My wife was going through a pile of papers yesterday and found a dungeon map key that my son had made some time ago. I went through some of my Whitebox campaign notes and found what I think is the corresponding map, at least it has the same number of rooms and the pit trap is drawn next to the right key number. It was probably about four years ago, as it was shortly after this that I gave my kids the tip of choosing monsters close to the challenge level of the party, and you can see this has no such constraints – Sea Serpents, Demons and Yetis cohabit equally with Orcs and Kobolds!
When we first started playing, I told the kids to just pick monsters that they liked from the Swords & Wizardry Monster Book (Word doc).
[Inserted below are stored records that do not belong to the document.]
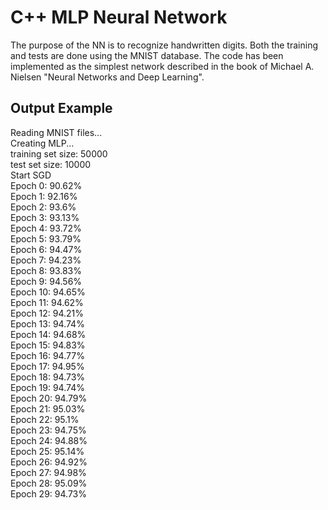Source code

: <h1>C++ MLP Neural Network</h1>

The purpose of the NN is to recognize handwritten digits. Both the training and tests are done using the MNIST database. The code has been implemented as the simplest network described in the book of Michael A. Nielsen "Neural Networks and Deep Learning".

<h2>Output Example</h2>

Reading MNIST files...  
Creating MLP...  
training set size: 50000  
test set size: 10000  
Start SGD  
Epoch 0: 90.62%  
Epoch 1: 92.16%  
Epoch 2: 93.6%  
Epoch 3: 93.13%  
Epoch 4: 93.72%  
Epoch 5: 93.79%  
Epoch 6: 94.47%  
Epoch 7: 94.23%  
Epoch 8: 93.83%  
Epoch 9: 94.56%  
Epoch 10: 94.65%  
Epoch 11: 94.62%  
Epoch 12: 94.21%  
Epoch 13: 94.74%  
Epoch 14: 94.68%  
Epoch 15: 94.83%  
Epoch 16: 94.77%  
Epoch 17: 94.95%  
Epoch 18: 94.73%  
Epoch 19: 94.74%  
Epoch 20: 94.79%  
Epoch 21: 95.03%  
Epoch 22: 95.1%  
Epoch 23: 94.75%  
Epoch 24: 94.88%  
Epoch 25: 95.14%  
Epoch 26: 94.92%  
Epoch 27: 94.98%  
Epoch 28: 95.09%  
Epoch 29: 94.73%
They would create adventures and take turns DMing for me and for each other. Of course at that point I was just happy they wanted to play at all, so I tried to encourage whatever creativity they showed. I have some old maps they drew, but for some reason none of them have the corresponding keys, this is the first map key to turn up. Below is the corresponding map.
Our games are less frequent now as the kids are into Minecraft and other video games, so this brings back some fond memories.
Coolness! That does sound like a fond memory. Hopefully, they come back to paper and pencil roleplaying soon. Definitely keep that map and key!
Yep, it was my own memories of playing as a kid that brought me back to it some 20 years later, so hopefully it sticks in some form. I played until I was 18 or so, and my son is 13 now – but there were fewer electronic distractions back then.
I’m twelve, and I still write for D&D, in fact, I have a blog where I put my stuff up, and I DM on Roll20.
It’s too bad that your children stopped playing D&D, however I like Minecraft as well!(And it brings out creative energy). Actually, I got an idea for a dungeon from Minecraft.
Thanks for the comment. I’m hoping it’s just a phase and I can get them back into tabletop RPGs at some point, but for now they continue to prefer computer games. I’m impressed that you’re DMing and blogging at 12, keep it up! That’s about the age I and most of my generation got started with D&D, so it’s good to hear.